Bandara Internasional Soekarno-Hatta menjadwalkan keberangkatan perdana jemaah haji tahun 2026 mulai Rabu, 22 April 2026. Sebanyak 35.285 jemaah dari wilayah Jabodetabek akan diterbangkan melalui bandara ini menuju Arab Saudi menggunakan maskapai Garuda Indonesia dan Saudi Arabian Airlines.

Jumlah total jemaah tersebut dikonfirmasi oleh pihak Imigrasi untuk melayani beberapa titik pemberangkatan di sekitar Jakarta. Berdasarkan data yang dihimpun, para calon jemaah berasal dari tiga lokasi embarkasi utama, yakni Pondok Gede, Bekasi, dan Cipondoh, sebagaimana dilansir dari Megapolitan.

Kepala Kantor Imigrasi Kelas I Khusus TPI Soekarno-Hatta, Galih Priya Kartika Perdana, menjelaskan bahwa persiapan matang telah dilakukan untuk menyambut musim haji tahun ini.
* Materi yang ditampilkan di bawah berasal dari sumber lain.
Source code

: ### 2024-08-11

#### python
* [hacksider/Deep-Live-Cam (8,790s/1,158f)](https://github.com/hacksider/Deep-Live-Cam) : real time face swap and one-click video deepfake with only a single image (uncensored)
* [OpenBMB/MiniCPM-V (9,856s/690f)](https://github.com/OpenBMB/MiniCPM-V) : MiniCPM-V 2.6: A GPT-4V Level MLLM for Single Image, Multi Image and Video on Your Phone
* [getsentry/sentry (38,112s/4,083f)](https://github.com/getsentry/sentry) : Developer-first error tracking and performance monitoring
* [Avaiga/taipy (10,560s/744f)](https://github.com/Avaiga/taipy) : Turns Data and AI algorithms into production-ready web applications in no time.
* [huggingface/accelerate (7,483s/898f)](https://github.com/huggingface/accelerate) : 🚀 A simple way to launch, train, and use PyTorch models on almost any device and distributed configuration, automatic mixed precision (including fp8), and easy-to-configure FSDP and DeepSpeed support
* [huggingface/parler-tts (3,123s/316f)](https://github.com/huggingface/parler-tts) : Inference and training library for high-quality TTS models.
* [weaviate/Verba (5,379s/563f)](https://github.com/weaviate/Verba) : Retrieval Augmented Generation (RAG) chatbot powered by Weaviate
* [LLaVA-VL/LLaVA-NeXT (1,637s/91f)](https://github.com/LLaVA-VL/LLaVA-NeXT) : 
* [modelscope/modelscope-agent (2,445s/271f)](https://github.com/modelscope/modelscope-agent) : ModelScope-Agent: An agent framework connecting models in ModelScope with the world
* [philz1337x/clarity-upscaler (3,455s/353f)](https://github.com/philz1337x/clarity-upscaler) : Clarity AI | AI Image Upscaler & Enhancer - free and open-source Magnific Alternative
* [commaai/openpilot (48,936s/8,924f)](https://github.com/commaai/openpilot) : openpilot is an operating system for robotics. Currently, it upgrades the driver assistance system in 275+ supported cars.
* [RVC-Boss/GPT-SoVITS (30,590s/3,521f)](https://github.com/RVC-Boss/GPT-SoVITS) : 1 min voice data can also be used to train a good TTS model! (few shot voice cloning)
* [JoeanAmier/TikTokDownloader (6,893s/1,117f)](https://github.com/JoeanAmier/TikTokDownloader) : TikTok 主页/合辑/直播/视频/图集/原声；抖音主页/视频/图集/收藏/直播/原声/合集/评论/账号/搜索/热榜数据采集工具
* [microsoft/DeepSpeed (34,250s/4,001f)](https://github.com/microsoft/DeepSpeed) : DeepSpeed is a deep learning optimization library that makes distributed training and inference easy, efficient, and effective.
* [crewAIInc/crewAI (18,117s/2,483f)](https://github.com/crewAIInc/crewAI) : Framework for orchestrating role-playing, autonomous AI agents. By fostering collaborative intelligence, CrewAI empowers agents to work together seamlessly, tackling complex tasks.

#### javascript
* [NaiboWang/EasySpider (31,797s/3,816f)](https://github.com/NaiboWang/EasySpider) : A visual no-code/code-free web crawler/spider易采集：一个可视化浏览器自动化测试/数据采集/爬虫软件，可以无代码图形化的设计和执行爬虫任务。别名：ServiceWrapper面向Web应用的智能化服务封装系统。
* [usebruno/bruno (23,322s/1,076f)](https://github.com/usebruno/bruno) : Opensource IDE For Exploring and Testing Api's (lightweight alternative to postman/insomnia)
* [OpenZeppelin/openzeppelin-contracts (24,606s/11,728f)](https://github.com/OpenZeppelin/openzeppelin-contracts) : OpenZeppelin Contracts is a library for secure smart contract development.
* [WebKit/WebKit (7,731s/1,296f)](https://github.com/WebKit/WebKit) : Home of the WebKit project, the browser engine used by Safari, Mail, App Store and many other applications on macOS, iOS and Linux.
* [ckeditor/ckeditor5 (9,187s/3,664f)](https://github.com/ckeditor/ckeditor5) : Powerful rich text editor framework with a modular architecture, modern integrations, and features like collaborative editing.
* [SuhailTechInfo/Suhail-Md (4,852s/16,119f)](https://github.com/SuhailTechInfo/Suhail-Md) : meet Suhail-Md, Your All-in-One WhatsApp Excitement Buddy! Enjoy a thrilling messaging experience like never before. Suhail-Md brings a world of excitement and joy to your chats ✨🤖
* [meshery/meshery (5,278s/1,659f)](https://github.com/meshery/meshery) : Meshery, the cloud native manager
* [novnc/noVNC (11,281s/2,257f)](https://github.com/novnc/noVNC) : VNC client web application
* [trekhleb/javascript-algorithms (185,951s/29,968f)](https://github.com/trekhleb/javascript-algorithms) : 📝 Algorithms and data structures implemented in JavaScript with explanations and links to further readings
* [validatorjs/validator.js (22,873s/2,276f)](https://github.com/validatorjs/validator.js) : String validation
Pihaknya memastikan seluruh personel dan aspek pengamanan telah siaga di lapangan.

"Dapat kami informasikan bahwa pemberangkatan calon jemaah haji melalui Bandara Soekarno-Hatta direncanakan akan dimulai pada Rabu, 22 April 2026," ujarnya Galih Priya Kartika Perdana, Kepala Kantor Imigrasi Kelas I Khusus TPI Soekarno-Hatta.

Sistem pemeriksaan dokumen keberangkatan kini dipusatkan sepenuhnya di asrama haji masing-masing untuk menghindari penumpukan di bandara. Setelah proses administrasi selesai, jemaah akan diantar menggunakan bus yang tersegel serta mendapatkan pengawalan dari petugas imigrasi.

"Seluruh proses pemeriksaan keimigrasian, termasuk peneraan tanda keluar, juga telah diberikan terpusat di asrama haji keberangkatan," kata Galih Priya Kartika Perdana, Kepala Kantor Imigrasi Kelas I Khusus TPI Soekarno-Hatta.

Setibanya di Terminal 2 Bandara Soekarno-Hatta, jemaah akan langsung diarahkan ke fasilitas Makkah Route. Layanan ini memungkinkan pemeriksaan keimigrasian otoritas Arab Saudi dilakukan di Indonesia sehingga mempersingkat prosedur saat mendarat di tanah suci.

"Dengan layanan ini, jemaah Indonesia yang tiba di Arab Saudi dapat langsung melanjutkan perjalanan ke pemondokan tanpa harus melalui pemeriksaan keimigrasian pada saat kedatangan," ujar Galih Priya Kartika Perdana, Kepala Kantor Imigrasi Kelas I Khusus TPI Soekarno-Hatta.

Penerapan skema jalur cepat ini bertujuan untuk memberikan kenyamanan lebih bagi para tamu Allah selama proses transisi keberangkatan. Galih menekankan bahwa koordinasi antarinstansi menjadi kunci kelancaran operasional selama musim haji berlangsung.

"Dengan skema ini, proses keberangkatan menjadi lebih cepat, lebih teratur, dan lebih nyaman bagi seluruh calon jemaah haji," tuturnya Galih Priya Kartika Perdana, Kepala Kantor Imigrasi Kelas I Khusus TPI Soekarno-Hatta.